Some doors are closed. We will no longer observe long-term growth of the industrial economy. In fact, any growth reported by the government or media is suspect at this point, and probably a result of the age-old fudging-the-numbers trick. We have entered the age of contraction. The days of access to the inexpensive fossil fuels that fueled American Empire are waning.
But if the government would get out of the way or, better yet, serve as an inspiration and provide resources, we could shape our society to deal effectively with economic contraction. We could focus on the delivery of water, the production of food, and maintenance of public health with a substantially re-localized, and significantly more durable, set of living arrangements. The alternative we are currently pursuing — a last-ditch attempt to maintain the impossible dream of endless suburbia followed by a rapid trip to the post-industrial Stone Age — is an unmitigated apocalypse in slow motion. I feel as if I’m watching a cheesy 1970s disaster film, waiting for the director to yell, “Cut!” so we can all go back to our pre-HFCS cheese doodles and soda pop.
Assuming we all jump on board the contraction train, we have several options at our disposable. I’m a fan of one of them, and I’ll present an alternative likely to be more appealing to most readers. These two routes are simply points along a continuum from (1) the omnicidal, destined-for-disaster business as usual and (2) its attendant massive die-off of humans as we enter the Stone Age without advance planning.
Route number one is such a durable outcome we did it for two million years. That’s essentially the entire human experience. We had easy lives, characterized by a few hours of work each week to supply our hunted-and-gathered food. We spent a lot of time communing with the natural world, and creating art that reflected our time with nature. We were a bit too spiritual for my own personal tastes, but that spirituality was rooted in ignorance. Now that we know better than to believe in spirits, the next trip to the Stone Age can be characterized by rational thought, free inquiry, intelligent discussions, and strong communities rooted in place.
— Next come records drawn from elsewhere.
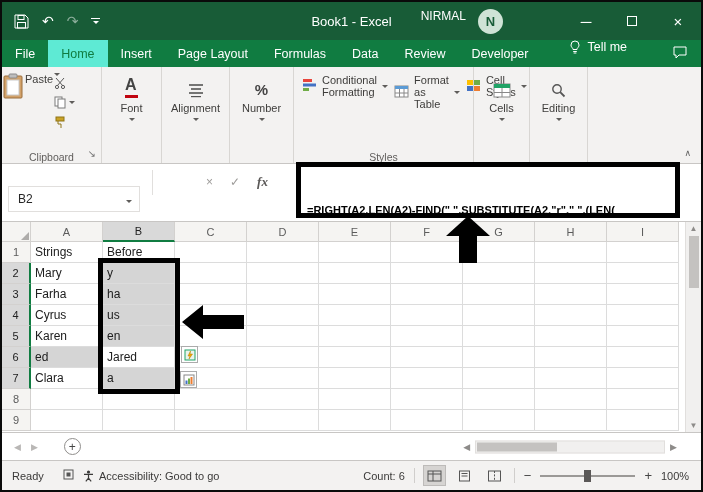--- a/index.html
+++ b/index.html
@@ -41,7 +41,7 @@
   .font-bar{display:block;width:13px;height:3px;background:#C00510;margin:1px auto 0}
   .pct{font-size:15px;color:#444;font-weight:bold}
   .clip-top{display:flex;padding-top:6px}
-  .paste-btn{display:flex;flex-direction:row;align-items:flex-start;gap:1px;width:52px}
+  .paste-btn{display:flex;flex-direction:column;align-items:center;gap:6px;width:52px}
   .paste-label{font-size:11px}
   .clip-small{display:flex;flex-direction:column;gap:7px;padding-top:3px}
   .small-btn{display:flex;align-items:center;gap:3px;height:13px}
Our lives will be short, relatively speaking, but they will be far from the Hobbesian wage-slavery in which we’re currently mired. All aboard the peace train, everybody.
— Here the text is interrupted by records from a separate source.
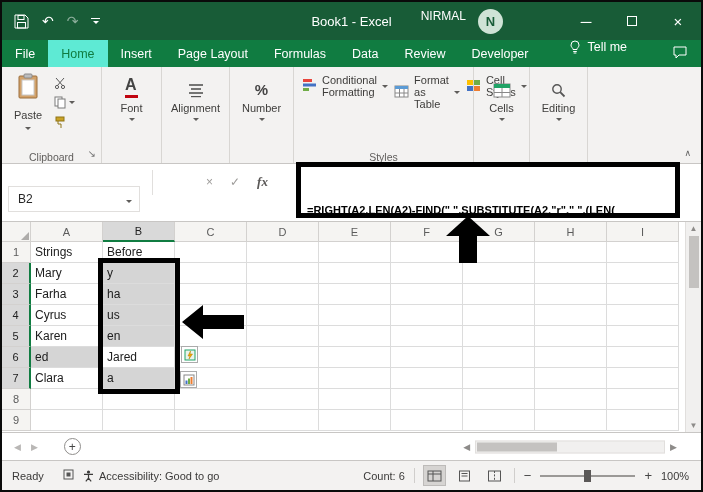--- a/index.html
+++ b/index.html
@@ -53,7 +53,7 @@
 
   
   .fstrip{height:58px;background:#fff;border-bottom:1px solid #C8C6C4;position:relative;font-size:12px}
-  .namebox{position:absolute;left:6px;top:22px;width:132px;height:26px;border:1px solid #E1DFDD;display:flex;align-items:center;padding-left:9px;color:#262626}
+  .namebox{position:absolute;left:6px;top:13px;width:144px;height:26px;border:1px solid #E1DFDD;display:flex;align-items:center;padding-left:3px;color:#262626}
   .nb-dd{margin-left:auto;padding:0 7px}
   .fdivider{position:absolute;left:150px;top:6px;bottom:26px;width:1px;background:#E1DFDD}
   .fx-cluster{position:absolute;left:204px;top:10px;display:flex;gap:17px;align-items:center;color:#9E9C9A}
The next stop is agricultural anarchy, in the spirit of Monticello. I know Thomas Jefferson’s model was built on the backs of slaves, and I know about the horrors of patriarchy. But again, we know better this time. The local, organic production of food will once again form the center of commerce, and also our lives. The animals we respect and nurture will provide power. We will honor soil as the life-giving entity it is.
If we pursue the latter route, we’ll need to abandon the cities en masse. We’ll need to develop a crash course in country living. If you think it can’t be done, you haven’t been reading this blog. Believe me: If I can develop the attitude and skills I’ve developed within a year, after spending an entire life as an imperialist educator, just about anybody else can, too. Surely people with fewer than my 49 years can do this, and without the physical pain that results from heaping large doses of physical abuse onto a long-neglected body. Had I known how long I was going to be using these old bones, I’d have taken better care of them, back when I was younger.
There you go, then: Two possibilities for a future with infinite possibilities. Neither involves long-distance travel, but the recent luxury of overseas, overnight is a big part of the problem. Ditto for the summer driving vacation and the long-distance commute to “live” in soulless suburbia.
Yes, we’ll need to work out myriad details. The transition will not be easy. But it will not be lethal to a majority of people in industrialized countries, either. Many other advantages come to mind, in addition to the ones I pointed out a few months ago. For example, we might not have to prepare for civil war, and we won’t be all atwitter about which bubbles are about to burst.
That’s my two cents, undoubtedly overpriced. And you?
This post was inspired by a comment from vera.